It is no secret that Black culture (in all its diversity) inspires culture at large; appropriating this and passing it off as your own genius artistic idea has been happening for years. Designers and creative types have always sought inspiration from beyond their own cultural heritage. Sadly, the outcomes can often be misguided and offensive. So, while not everyone means to offend, misunderstanding can prevail. Sharing the reasoning and sources behind creative work, where there is no intent to steal, but rather show a true representation of an inspiration, enables us to explore the topic of cultural exchange in a more truthful way.

It is vital to mediate the delicate balance between cultural exchange and cultural appropriation, and this will only begin to happen when there’s genuine diversity in the fashion space.

There is a long unacknowledged history of racism in British culture, from slavery to Windrush, all swept under the rug because it makes people uncomfortable. The context of all our conversations going forward should be one of social reform where Black and Brown people get to experience true representation and opportunity, while acknowledging their histories, cultures, and realities.

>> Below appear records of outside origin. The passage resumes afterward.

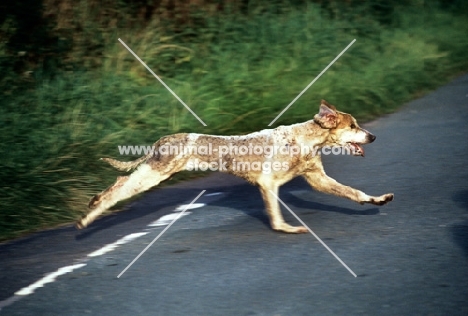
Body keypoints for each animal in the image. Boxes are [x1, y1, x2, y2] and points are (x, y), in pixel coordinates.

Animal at [77, 100, 394, 233]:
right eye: (353, 126)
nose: (373, 137)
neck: (306, 139)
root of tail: (163, 138)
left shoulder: (317, 180)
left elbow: (353, 192)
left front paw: (377, 199)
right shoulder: (268, 184)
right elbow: (276, 216)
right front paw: (285, 229)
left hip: (152, 172)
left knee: (120, 181)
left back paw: (93, 202)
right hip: (155, 173)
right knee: (119, 189)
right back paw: (88, 216)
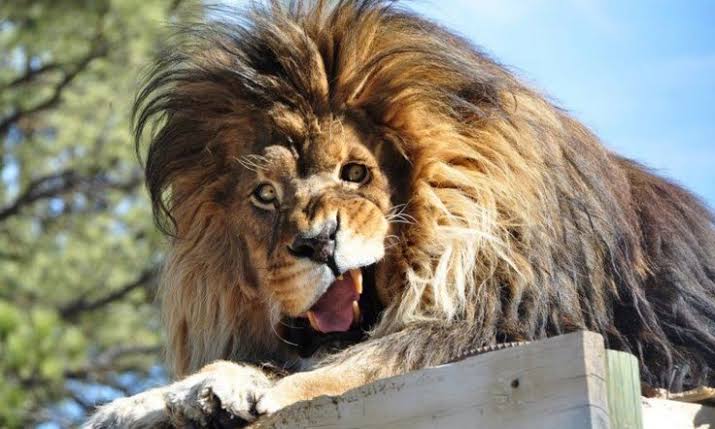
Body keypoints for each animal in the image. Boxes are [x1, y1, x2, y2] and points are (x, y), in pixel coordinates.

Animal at [86, 1, 715, 427]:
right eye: (264, 195)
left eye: (354, 172)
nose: (319, 243)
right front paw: (146, 403)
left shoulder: (505, 327)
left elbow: (353, 367)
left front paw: (251, 391)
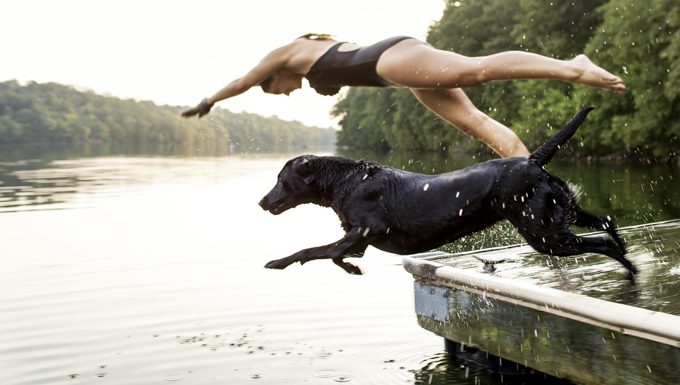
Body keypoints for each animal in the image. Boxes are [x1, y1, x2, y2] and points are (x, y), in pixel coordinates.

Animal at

If the normalization of different identities ends up being no more than surface-level change, we will continue to believe that a post-racial world is already here.

Companies need to consciously examine themselves, look at the structure and culture of their business, deal with bad practice, take complaints of discrimination seriously (not just when the internet puts them on blast), put people before profit, and change pay structures to make the industry more penetrable. Difference is negotiable, but not if we continue to ignore the problem. Only when a new model is present where Black and Brown people are represented in the hallways of power and decision will their significant and ongoing contribution to the fabrics of the fashion industry be truly honored. Then, we can start to do the hard and necessary work to disassemble and reinvent fashion’s racist system in our collective and more egalitarian image.

So with that I will say, I remain on the fence about whether all this social hype is just another fad. But I look forward with hope to a true transformation of the whole value chain, and a future that integrates and values people of all backgrounds, their ideas, and their stories without cultural or economic exploitation.